EXTRACT TO READ —
= = = = = = =

Dealing with the seat, “six of seven pyrotechnic devices in the seat should have activated during the MP’s ejection; however, the DRS [Digital Recovery Sequencer] failure resulted in none of them activating, and the subsequent failure of the stabilization gyro, trajectory divergence rocket motor, the harness release thruster, two drogue chute severance cutters, and primary parachute deployment cartridge. The failure of the DRS to initiate multiple devices resulted in the MP remaining in the MS and following a parabolic flight path until impacting the ground.
Following a similar failure on a Tulsa F-16 in 2014 DRS a time compliance technical order (TCTO) 11P2-3- 502, Installation of the Shorting Plug on the DRS Electronic Module, was issued on Jan. 20, 2016. The shorting plug was designed to prevent noise bias issues observed in channel three of a three-channel system.
“Two channels are required to be in agreement for the DRS to function properly. Channel three noise bias issues have been observed in approximately 9% of all live ejections and sled tests. TCTO instructions allowed for installation of the shorting plug during regularly scheduled 36-month maintenance/inspections. Following issuance of the 2016 shorting plug TCTO [Technical Order] the first opportunity for installation on the MA was in August 2017. This was the regularly scheduled 36-month ejection seat maintenance/inspection, but TCTO shorting plug parts were not available, so the next installation date was moved three years to August 2020. In addition, the ten-year shelf/service life of the DRS installed in the MA expired in February 2019, but received three temporary service life extensions, extending it to 31 July 2020. All extensions were coordinated and approved by the Air Force Life Cycle Management Center. There was a small window of opportunity to replace the MA DRS in May 2020 with a newer system, which replaces the DRS and does not require a TCTO shorting plug. The newer system, known as the Modernized ACES II Seat Sequencer (MASS), became available in May 2020, but in order to consolidate maintenance actions, a request was granted to move the MASS installation to the July-August 2020 timeframe.”

= = = = = = =

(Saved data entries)

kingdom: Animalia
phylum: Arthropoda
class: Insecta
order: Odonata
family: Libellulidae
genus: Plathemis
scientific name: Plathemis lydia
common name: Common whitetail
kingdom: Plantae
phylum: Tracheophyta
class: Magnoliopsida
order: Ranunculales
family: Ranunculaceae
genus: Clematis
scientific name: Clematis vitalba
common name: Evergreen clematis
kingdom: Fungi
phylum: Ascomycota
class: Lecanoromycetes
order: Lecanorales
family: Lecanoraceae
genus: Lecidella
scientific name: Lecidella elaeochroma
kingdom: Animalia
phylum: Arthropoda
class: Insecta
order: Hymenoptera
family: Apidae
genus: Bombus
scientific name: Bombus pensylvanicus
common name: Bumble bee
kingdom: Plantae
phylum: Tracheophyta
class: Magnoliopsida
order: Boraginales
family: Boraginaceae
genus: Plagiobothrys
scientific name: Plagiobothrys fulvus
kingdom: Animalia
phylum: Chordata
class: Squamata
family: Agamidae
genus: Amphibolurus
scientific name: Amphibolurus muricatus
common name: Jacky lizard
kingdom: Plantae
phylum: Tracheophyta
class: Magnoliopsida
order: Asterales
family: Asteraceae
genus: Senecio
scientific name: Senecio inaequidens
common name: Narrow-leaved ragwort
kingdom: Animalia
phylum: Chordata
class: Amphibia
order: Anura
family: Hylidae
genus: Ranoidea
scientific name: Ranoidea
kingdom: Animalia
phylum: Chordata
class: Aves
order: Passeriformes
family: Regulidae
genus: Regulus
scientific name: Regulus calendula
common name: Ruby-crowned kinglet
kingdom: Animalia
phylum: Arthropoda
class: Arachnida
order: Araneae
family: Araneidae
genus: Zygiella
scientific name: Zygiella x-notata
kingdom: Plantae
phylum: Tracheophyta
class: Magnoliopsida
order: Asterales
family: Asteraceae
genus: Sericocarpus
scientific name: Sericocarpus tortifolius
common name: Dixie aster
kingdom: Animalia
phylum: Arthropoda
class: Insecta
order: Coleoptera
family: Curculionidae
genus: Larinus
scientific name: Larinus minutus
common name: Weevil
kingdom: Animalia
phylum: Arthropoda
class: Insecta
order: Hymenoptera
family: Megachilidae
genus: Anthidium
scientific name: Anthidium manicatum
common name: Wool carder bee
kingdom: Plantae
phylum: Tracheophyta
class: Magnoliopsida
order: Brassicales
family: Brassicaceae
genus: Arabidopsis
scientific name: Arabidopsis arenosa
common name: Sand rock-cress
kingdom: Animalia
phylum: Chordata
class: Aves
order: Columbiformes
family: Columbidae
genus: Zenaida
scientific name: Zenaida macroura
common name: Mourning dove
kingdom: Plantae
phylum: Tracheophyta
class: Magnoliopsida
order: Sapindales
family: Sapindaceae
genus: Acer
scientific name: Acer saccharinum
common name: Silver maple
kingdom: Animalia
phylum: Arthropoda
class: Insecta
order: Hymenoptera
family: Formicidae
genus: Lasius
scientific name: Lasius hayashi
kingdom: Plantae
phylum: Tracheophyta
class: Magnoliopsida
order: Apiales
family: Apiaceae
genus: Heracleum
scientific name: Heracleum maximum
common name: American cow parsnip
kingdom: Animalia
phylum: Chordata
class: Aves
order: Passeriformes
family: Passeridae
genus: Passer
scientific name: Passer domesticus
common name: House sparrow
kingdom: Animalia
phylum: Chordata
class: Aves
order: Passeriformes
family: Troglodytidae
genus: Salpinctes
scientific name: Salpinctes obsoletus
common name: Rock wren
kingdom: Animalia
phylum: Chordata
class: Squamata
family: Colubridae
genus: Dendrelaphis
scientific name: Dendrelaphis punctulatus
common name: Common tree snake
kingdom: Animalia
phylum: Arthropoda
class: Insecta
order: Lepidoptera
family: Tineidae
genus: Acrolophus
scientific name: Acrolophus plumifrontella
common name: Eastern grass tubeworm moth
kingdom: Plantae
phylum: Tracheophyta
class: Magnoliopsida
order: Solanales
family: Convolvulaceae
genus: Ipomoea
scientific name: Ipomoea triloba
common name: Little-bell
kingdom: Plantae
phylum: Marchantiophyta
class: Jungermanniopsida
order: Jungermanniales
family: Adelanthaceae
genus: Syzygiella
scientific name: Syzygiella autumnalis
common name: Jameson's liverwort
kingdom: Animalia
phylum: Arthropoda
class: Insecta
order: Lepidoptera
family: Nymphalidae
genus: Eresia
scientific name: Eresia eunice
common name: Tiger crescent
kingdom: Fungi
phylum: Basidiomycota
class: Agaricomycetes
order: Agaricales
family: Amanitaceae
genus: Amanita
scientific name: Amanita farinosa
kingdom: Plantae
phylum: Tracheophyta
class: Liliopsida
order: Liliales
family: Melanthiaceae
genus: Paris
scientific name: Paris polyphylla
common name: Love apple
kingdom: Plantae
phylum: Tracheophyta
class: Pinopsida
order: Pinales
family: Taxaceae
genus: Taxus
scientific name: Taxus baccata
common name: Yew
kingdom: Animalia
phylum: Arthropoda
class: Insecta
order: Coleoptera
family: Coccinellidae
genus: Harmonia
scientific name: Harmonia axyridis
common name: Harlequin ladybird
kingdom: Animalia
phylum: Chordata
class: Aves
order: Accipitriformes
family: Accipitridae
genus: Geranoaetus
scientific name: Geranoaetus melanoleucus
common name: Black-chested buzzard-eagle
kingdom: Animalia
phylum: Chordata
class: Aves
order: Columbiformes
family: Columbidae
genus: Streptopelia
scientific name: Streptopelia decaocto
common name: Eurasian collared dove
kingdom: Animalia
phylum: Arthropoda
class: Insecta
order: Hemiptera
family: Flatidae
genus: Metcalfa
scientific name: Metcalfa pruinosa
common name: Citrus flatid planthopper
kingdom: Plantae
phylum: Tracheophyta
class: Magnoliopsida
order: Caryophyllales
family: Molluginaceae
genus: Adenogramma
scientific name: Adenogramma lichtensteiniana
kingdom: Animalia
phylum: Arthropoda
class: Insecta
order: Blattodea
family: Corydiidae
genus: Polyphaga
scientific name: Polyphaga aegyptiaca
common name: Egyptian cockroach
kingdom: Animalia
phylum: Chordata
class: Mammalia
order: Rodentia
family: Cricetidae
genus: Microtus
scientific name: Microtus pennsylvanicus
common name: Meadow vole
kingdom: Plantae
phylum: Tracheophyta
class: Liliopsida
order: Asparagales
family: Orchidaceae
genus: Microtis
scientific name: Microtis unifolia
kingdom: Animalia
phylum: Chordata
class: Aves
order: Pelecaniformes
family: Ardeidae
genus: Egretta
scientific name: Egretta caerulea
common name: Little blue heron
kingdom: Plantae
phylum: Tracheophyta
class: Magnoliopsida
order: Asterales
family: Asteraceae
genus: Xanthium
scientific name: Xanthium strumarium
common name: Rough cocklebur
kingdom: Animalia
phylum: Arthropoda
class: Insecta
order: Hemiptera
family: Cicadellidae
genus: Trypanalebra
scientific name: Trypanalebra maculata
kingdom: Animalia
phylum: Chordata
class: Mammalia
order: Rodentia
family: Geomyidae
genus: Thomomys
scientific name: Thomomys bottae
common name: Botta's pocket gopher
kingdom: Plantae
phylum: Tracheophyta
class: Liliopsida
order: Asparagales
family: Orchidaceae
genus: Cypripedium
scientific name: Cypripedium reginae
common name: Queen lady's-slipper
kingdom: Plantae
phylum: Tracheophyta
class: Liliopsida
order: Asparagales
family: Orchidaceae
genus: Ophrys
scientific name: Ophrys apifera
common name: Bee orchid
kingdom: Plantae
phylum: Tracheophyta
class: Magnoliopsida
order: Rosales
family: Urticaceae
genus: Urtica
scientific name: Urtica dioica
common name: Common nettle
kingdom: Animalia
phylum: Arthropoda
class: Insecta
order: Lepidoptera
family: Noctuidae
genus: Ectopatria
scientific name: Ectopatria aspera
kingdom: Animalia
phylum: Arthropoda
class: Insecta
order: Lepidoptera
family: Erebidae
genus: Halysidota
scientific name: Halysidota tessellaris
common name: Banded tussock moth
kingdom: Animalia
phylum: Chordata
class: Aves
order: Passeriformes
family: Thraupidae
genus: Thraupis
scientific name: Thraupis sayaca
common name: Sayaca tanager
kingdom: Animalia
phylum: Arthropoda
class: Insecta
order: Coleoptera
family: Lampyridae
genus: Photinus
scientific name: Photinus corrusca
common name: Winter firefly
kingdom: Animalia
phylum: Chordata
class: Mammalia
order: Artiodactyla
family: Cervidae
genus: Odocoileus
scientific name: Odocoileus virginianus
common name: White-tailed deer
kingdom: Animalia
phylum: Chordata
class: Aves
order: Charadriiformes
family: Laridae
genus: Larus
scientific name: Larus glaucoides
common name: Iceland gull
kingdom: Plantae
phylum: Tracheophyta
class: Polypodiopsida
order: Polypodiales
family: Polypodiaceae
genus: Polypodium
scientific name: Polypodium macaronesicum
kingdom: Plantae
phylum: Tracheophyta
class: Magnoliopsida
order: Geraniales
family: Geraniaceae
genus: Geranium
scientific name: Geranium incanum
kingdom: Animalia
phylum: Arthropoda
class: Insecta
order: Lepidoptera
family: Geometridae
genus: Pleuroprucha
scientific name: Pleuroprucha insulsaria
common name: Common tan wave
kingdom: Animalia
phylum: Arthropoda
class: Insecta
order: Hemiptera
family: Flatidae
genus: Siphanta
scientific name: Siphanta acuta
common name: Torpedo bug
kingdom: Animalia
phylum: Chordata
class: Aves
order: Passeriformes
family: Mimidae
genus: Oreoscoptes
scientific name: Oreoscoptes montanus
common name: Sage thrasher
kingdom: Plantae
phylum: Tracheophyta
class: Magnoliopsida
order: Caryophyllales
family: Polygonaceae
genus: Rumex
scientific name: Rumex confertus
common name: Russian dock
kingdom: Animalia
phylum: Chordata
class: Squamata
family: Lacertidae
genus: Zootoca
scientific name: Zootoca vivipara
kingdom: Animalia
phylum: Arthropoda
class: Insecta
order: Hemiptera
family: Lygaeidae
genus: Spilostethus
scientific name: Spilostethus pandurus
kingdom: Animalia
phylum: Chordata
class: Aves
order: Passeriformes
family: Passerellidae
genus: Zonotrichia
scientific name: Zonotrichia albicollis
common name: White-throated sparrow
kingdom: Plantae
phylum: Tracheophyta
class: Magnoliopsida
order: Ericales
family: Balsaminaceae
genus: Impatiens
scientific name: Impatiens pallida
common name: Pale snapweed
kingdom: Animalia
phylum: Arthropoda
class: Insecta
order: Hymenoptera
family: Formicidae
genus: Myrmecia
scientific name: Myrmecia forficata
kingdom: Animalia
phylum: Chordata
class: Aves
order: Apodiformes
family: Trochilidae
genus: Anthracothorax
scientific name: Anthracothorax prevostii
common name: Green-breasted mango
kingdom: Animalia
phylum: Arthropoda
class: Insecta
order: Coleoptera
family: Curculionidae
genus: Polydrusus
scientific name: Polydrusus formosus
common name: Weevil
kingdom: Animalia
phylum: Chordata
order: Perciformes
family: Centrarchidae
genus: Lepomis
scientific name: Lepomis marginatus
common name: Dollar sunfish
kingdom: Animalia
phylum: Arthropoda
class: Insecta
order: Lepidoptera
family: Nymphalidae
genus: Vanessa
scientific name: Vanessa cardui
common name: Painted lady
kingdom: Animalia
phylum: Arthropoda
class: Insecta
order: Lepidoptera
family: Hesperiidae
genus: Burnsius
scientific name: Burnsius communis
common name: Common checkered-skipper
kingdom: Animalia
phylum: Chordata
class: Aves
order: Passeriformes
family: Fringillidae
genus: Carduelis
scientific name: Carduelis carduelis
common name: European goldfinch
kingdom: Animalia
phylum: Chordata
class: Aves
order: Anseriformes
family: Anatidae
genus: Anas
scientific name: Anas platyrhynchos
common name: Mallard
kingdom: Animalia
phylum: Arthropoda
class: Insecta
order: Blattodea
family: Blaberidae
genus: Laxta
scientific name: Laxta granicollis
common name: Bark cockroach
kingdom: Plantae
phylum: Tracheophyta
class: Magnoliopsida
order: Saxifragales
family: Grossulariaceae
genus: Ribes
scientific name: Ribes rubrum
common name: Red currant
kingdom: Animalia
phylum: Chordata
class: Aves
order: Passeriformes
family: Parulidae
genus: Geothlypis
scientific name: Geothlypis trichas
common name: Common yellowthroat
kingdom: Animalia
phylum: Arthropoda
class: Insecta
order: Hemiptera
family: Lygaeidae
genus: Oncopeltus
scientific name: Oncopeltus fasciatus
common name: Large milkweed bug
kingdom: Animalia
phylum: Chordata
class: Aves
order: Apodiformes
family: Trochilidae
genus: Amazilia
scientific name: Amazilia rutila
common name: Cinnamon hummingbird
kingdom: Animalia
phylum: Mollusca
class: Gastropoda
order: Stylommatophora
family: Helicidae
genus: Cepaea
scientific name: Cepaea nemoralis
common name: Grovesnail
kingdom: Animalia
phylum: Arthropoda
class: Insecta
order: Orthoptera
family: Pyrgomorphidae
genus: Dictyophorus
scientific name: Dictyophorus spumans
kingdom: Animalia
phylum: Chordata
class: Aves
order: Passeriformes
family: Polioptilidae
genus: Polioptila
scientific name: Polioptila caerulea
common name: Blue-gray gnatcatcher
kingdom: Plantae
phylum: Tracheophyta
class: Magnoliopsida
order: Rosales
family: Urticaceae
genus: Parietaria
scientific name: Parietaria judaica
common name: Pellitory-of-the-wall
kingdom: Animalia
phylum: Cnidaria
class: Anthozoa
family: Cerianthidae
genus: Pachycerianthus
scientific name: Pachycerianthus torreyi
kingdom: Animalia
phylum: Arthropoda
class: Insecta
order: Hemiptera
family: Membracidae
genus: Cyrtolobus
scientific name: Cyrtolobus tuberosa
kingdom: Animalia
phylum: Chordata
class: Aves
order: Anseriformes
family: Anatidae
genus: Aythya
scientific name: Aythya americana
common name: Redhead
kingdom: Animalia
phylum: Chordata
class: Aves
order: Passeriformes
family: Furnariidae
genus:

= = = = = = =

ABOUT THIS TASK — Reproduce part of the ejection seat passage word for word, starting at the words "Dealing with the" and stopping after "impacting the ground.". The entries are separate material, unrelated to the ejection seat passage.

RESULT —
Dealing with the seat, “six of seven pyrotechnic devices in the seat should have activated during the MP’s ejection; however, the DRS [Digital Recovery Sequencer] failure resulted in none of them activating, and the subsequent failure of the stabilization gyro, trajectory divergence rocket motor, the harness release thruster, two drogue chute severance cutters, and primary parachute deployment cartridge. The failure of the DRS to initiate multiple devices resulted in the MP remaining in the MS and following a parabolic flight path until impacting the ground.